We may wonder, What is intelligence? What’s the difference, if any, between an organism and a machine that can seek an object, read signs, or identify a pattern? Both can obtain goals, set either by evolution or design. Do organisms and machines use similar methods for learning, classifying, remembering and interpreting? Are animals and people really just organic machines? If so, could science eventually make machines that can learn to make up their own minds as robots do in science fiction? In this presentation, we will talk about some of the differences between the present-day artificial intelligence and biological intelligence. Specifically, we will learn about biologists studying cell signaling who say that even the simplest unit of life can make interpretations in ways that smart machines do not. Animals can take advantage of chance associations, which machines are usually designed to ignore, and machine learning programs are not designed to invent new knowledge–not yet anyway.
Examining smart technologies can inspire us to learn about our own learning processes and help us decide whether or not it’s a good idea to rely on machines to make judgements.
Nabokov’s Unorthodox Theory of Insect Mimicry: why science needs more artists
It’s a commonplace to say that good science requires imagination, yet scientist aren’t really encouraged to read poetry or to take up painting. Maybe they should. This talk will present the example of Vladimir Nabokov, renown Russian-American novelist and butterfly scientist who used his artistic knowledge to understand how evolution can work. He went against the prevailing theories of his day and was attacked for being unscientific, but recently some of his work has been vindicated by DNA analysis, showing that his artistic guesses were amazingly accurate and precise.

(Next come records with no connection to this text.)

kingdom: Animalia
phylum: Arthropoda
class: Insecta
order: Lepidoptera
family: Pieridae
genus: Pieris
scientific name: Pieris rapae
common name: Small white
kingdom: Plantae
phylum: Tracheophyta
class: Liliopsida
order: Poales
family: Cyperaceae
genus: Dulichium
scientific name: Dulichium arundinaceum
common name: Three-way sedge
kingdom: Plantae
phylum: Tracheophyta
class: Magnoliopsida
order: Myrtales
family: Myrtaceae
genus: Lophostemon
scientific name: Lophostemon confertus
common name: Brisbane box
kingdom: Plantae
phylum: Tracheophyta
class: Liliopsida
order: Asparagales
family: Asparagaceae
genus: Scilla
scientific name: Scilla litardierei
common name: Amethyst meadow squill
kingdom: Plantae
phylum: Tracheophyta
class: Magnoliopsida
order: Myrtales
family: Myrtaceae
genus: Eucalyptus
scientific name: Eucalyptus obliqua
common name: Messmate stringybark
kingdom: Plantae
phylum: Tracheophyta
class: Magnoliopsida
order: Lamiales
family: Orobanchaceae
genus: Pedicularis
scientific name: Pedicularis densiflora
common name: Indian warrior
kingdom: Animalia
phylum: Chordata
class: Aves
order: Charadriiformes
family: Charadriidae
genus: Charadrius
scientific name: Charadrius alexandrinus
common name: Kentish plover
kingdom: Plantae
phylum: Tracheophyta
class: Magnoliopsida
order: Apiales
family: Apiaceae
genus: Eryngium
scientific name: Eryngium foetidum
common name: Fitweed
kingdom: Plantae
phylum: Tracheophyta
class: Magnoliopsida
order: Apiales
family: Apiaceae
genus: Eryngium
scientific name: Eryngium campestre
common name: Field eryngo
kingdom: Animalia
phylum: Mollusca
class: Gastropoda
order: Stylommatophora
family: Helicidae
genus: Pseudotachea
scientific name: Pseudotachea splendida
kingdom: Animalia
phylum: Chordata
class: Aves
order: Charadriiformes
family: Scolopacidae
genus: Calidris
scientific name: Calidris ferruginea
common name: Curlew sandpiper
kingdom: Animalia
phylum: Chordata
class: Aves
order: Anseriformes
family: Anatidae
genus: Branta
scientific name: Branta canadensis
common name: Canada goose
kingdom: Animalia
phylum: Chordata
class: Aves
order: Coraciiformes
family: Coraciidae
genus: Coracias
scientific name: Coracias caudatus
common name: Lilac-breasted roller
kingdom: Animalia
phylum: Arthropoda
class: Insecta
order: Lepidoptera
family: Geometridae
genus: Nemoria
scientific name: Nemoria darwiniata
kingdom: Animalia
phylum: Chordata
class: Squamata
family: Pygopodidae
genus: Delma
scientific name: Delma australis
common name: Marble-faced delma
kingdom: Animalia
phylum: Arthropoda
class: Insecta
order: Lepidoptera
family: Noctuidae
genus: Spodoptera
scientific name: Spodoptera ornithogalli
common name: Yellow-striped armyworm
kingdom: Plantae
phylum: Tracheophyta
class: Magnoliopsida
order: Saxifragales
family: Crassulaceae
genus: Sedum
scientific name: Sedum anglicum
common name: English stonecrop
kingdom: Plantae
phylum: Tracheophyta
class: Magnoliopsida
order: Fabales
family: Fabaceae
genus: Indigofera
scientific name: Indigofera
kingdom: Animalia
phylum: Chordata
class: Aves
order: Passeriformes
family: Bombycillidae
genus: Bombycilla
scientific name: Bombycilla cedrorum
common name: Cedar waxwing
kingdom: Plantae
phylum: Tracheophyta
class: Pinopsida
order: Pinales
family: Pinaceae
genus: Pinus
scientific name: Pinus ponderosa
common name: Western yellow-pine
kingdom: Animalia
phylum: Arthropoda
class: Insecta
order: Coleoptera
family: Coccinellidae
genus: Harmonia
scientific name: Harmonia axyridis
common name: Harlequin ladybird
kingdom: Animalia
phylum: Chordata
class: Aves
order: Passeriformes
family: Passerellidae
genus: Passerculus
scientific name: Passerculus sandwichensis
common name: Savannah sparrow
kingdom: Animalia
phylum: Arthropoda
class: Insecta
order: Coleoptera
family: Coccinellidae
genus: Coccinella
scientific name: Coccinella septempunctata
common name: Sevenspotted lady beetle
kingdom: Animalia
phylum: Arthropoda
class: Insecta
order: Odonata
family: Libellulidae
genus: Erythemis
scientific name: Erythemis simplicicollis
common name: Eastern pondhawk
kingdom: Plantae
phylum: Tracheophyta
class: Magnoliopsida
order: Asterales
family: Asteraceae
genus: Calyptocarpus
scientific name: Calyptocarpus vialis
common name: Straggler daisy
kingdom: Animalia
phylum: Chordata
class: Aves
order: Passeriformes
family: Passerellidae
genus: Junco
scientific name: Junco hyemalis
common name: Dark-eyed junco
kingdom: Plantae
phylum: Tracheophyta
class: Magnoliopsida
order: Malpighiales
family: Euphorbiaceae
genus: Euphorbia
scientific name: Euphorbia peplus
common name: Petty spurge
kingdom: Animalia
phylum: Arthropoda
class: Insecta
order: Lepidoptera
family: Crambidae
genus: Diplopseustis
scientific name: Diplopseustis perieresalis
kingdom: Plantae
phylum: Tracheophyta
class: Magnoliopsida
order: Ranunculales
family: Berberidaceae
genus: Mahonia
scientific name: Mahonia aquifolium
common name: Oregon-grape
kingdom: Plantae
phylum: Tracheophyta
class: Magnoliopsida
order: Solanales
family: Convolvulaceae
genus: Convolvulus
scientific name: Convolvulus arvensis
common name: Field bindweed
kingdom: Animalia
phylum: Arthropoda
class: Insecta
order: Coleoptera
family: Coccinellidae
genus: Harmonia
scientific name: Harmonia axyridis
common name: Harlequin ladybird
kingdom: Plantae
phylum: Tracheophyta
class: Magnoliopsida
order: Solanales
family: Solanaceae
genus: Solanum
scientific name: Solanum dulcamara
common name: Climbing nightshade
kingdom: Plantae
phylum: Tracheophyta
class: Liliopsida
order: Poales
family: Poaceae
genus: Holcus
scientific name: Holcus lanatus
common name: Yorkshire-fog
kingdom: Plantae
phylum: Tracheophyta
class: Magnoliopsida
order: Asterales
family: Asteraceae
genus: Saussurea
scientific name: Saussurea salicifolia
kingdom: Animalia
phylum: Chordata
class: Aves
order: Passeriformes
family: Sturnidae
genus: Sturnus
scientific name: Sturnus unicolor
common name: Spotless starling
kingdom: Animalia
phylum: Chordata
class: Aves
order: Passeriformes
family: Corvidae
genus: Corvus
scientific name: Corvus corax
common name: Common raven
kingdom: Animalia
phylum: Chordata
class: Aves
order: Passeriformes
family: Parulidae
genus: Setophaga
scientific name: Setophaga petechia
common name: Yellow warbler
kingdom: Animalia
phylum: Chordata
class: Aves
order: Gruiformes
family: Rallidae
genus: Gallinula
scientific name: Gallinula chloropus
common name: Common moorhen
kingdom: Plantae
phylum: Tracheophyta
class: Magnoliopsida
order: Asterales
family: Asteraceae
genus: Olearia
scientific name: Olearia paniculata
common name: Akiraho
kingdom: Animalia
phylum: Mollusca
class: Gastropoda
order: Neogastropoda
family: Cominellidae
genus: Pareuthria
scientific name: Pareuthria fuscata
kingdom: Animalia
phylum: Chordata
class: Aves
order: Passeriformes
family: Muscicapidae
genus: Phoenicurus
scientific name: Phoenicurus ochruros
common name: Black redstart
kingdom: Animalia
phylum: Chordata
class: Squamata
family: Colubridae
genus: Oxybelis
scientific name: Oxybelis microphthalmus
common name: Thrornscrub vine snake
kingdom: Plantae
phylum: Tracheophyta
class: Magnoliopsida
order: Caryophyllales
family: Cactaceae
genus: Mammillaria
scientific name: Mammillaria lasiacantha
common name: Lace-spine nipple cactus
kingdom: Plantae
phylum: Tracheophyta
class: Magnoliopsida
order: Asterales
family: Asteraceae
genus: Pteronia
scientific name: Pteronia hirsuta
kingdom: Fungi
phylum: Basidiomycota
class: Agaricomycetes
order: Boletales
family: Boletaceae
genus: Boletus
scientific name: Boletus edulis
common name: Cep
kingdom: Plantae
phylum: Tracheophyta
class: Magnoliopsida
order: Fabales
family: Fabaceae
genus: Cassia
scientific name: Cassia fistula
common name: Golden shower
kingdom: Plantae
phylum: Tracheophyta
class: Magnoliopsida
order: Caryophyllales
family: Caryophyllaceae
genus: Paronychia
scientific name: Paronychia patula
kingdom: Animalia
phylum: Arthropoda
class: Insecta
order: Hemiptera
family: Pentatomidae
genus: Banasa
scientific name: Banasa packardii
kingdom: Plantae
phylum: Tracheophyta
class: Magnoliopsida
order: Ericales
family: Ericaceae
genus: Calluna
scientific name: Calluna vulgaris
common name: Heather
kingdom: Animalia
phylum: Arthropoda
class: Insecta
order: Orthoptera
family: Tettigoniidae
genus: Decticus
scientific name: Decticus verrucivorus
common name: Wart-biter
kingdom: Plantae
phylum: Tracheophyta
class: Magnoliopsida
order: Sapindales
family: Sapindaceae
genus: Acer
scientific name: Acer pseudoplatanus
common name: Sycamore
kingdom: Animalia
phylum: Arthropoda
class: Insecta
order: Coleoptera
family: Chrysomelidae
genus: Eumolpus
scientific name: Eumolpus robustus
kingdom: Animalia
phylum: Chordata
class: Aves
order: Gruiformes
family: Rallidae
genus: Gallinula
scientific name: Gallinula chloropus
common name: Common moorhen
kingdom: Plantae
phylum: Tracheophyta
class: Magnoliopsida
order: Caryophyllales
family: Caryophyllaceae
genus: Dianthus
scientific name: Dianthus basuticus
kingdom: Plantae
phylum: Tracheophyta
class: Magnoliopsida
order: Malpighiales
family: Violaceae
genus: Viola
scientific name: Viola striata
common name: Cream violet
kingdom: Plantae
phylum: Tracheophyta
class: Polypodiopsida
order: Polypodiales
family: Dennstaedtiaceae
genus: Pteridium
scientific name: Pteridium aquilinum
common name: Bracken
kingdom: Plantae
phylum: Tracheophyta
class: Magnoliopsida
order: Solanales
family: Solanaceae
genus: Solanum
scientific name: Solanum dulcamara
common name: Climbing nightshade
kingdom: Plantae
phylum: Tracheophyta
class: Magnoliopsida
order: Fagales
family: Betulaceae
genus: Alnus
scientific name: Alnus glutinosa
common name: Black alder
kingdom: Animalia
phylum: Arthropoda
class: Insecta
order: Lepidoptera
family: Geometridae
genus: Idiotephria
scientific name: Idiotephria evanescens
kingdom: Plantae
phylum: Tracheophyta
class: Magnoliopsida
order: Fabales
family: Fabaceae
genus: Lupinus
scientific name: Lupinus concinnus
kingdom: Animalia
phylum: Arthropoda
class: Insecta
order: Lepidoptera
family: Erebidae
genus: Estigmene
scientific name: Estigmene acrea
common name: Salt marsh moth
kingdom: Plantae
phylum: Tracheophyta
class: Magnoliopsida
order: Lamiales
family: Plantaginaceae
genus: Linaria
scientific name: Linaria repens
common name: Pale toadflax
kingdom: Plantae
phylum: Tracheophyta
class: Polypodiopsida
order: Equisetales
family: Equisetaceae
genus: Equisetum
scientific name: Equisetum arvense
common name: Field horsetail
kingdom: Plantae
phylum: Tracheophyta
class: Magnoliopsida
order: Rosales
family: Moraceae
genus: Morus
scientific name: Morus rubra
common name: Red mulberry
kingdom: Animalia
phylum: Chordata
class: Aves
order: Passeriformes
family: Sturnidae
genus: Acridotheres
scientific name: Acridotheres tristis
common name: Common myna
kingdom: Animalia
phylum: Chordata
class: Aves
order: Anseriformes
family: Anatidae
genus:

Nabokov didn’t think natural selection, a mere proofreader with no real creative powers, could make a butterfly look exactly like a dead leaf, complete with faux fungus spots. He didn’t think natural selection had gradually made the tasty Viceroy species butterfly look like the bitter tasting Monarch, allowing it to survive better. Although he believed that natural selection had shaped many of nature’s forms, he thought the one thing natural selection could not create was mimicry, which could be better explained by other natural mechanisms. This heresy infuriated scientists who thought insect mimics were the best illustration of the gradual powers of selection. More than fifty years later, Nabokov’s genius is finally being recognized. What was it about Nabokov’s way of thinking that allowed him to see what others could not? And how did his understanding of nature inspire his fiction?
This presentation will look at “artistic” versus “scientific” ways of understanding nature. Art and science lovers in the audience will be encouraged to share their experiences in different styles of analysis. We will try to break down the false barrier between the “two cultures” and examine how critical thinking, keen powers of observation, wit, logic, and imagination are necessary for both art and science.
V. N. Alexander, PhD is Public Scholar with Humanities New York. She is a noted researcher in the field of biosemiotics, facilitating interactions between art and science, and a novelist whose most recent work is Locus Amoenus, a political satire set in upstate New York.